Your assignment: Please reproduce everything in the data from the line containing "IRepositories: 仓储接口" down to the line containing "- Started learning of badminton", swapping "Researched" for "Studied" and changing nothing else.

Source texts of formatted documents:
[Start of section]

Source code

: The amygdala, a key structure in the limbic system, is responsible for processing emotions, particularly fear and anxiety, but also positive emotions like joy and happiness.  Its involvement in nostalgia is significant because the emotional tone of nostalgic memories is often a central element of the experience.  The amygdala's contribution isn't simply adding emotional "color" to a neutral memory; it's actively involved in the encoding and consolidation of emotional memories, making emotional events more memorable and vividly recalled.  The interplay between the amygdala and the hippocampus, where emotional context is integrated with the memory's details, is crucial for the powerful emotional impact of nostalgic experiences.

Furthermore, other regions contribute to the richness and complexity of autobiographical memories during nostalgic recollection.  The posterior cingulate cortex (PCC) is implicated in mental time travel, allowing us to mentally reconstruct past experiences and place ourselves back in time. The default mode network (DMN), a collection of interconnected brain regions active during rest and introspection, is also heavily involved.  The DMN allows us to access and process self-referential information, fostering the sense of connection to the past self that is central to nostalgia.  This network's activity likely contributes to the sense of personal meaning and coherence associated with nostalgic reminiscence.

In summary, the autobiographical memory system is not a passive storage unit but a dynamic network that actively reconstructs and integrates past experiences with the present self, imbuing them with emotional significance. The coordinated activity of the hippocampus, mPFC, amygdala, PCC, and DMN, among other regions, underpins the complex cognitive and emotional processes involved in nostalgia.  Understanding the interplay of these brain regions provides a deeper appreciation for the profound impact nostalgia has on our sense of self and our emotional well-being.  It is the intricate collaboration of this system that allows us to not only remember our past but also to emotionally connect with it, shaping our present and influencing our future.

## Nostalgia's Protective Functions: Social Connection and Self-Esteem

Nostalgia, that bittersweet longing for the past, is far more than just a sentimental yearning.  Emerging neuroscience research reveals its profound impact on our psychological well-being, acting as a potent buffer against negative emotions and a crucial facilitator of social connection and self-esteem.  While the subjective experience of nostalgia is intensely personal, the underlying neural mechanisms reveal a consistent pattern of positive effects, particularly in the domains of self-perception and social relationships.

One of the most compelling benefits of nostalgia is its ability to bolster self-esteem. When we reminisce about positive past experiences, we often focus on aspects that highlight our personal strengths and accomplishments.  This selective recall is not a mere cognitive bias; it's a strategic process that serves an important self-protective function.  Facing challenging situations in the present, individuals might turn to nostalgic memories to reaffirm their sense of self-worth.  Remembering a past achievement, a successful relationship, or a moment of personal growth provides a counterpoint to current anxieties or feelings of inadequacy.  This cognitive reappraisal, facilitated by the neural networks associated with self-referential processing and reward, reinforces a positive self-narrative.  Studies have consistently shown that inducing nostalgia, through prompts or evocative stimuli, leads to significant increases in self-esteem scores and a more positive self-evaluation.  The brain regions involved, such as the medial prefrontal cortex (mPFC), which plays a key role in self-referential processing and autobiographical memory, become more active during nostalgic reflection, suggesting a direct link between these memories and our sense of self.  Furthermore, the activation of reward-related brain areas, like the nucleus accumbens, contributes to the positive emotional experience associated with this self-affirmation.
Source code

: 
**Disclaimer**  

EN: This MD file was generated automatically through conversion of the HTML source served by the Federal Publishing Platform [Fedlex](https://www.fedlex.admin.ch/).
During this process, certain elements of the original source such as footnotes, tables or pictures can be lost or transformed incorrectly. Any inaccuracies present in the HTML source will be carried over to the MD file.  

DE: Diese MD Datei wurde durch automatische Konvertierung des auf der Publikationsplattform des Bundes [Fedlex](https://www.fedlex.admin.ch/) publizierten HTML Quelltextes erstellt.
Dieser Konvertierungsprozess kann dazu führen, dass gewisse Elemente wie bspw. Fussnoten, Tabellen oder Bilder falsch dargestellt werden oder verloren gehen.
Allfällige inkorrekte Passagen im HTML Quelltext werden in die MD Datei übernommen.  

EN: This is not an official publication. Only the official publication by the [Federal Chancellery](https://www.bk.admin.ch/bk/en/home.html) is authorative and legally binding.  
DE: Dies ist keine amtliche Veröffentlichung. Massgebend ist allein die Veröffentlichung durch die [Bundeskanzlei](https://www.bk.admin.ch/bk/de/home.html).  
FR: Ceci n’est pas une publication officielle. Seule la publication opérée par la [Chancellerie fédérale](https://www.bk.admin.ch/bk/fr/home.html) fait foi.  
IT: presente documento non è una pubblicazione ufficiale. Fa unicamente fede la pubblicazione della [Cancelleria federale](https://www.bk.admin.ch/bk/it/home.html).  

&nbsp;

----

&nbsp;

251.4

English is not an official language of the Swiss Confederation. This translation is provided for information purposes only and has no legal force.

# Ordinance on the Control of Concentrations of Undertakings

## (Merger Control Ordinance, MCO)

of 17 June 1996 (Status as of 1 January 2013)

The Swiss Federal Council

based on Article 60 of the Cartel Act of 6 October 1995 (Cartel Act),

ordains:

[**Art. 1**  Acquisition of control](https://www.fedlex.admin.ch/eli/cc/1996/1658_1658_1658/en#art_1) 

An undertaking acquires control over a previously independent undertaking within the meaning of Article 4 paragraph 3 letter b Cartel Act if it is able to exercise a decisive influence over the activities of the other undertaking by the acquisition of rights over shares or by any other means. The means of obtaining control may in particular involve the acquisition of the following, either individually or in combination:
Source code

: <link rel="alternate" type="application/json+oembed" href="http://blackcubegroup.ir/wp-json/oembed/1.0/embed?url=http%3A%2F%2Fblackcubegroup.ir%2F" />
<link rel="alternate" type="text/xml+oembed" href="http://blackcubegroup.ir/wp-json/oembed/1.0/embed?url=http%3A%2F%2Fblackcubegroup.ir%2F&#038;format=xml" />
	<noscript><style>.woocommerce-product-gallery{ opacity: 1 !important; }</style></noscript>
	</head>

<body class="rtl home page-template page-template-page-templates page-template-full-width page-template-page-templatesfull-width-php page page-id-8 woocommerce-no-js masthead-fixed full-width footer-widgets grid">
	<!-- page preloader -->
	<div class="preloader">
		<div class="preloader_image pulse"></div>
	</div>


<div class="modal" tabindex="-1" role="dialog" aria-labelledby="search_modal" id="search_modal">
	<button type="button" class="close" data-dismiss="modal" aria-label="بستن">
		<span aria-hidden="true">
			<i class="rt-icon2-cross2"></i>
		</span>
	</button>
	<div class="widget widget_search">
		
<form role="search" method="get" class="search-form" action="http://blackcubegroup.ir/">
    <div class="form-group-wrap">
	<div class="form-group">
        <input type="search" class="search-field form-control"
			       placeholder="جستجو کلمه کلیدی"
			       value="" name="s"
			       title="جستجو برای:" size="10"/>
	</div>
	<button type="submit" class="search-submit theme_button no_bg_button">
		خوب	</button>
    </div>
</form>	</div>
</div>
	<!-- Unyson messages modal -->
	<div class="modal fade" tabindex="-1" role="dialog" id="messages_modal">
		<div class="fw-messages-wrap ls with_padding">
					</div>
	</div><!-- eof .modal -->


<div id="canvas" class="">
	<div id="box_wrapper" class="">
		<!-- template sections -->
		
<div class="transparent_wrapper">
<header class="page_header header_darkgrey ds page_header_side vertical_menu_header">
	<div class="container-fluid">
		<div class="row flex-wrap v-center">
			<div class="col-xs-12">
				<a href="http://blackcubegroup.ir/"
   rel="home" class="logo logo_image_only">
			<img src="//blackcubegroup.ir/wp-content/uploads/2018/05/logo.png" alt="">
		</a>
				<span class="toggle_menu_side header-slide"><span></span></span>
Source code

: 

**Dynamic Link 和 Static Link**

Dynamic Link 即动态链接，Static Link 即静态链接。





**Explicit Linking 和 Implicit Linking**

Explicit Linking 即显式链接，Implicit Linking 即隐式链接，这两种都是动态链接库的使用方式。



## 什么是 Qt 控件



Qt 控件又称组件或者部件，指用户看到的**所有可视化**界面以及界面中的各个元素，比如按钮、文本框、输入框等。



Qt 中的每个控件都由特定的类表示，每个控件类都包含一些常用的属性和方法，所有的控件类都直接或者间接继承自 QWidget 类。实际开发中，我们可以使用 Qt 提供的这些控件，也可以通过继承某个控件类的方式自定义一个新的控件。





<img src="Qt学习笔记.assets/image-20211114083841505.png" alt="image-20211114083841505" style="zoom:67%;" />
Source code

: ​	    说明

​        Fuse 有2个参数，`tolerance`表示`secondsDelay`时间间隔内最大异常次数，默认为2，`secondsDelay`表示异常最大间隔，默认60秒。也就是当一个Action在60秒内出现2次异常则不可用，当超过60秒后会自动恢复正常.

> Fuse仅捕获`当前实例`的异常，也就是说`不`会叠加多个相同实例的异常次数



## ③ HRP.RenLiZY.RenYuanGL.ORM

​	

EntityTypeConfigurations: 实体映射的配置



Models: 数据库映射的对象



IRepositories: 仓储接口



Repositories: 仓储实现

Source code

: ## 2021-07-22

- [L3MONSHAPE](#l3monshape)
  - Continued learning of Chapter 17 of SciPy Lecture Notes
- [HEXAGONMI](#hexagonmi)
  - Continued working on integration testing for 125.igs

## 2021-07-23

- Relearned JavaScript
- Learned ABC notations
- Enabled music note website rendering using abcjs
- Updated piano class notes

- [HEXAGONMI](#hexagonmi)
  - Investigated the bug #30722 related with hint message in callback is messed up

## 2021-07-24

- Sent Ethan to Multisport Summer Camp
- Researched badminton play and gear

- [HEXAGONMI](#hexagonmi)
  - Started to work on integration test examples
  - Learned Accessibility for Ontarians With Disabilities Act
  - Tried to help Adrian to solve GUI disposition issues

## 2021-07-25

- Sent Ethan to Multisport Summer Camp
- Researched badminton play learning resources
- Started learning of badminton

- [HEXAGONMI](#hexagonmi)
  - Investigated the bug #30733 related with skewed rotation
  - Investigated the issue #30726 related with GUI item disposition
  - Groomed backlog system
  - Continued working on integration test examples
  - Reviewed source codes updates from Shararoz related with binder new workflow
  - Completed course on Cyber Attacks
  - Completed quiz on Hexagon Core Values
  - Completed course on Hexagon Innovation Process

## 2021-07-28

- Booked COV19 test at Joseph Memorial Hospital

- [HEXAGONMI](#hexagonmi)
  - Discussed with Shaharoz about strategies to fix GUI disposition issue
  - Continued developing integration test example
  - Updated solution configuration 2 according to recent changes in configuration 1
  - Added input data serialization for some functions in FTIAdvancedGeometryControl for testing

[End of section]

Written response:
IRepositories: 仓储接口



Repositories: 仓储实现

Source code

: ## 2021-07-22

- [L3MONSHAPE](#l3monshape)
  - Continued learning of Chapter 17 of SciPy Lecture Notes
- [HEXAGONMI](#hexagonmi)
  - Continued working on integration testing for 125.igs

## 2021-07-23

- Relearned JavaScript
- Learned ABC notations
- Enabled music note website rendering using abcjs
- Updated piano class notes

- [HEXAGONMI](#hexagonmi)
  - Investigated the bug #30722 related with hint message in callback is messed up

## 2021-07-24

- Sent Ethan to Multisport Summer Camp
- Studied badminton play and gear

- [HEXAGONMI](#hexagonmi)
  - Started to work on integration test examples
  - Learned Accessibility for Ontarians With Disabilities Act
  - Tried to help Adrian to solve GUI disposition issues

## 2021-07-25

- Sent Ethan to Multisport Summer Camp
- Studied badminton play learning resources
- Started learning of badminton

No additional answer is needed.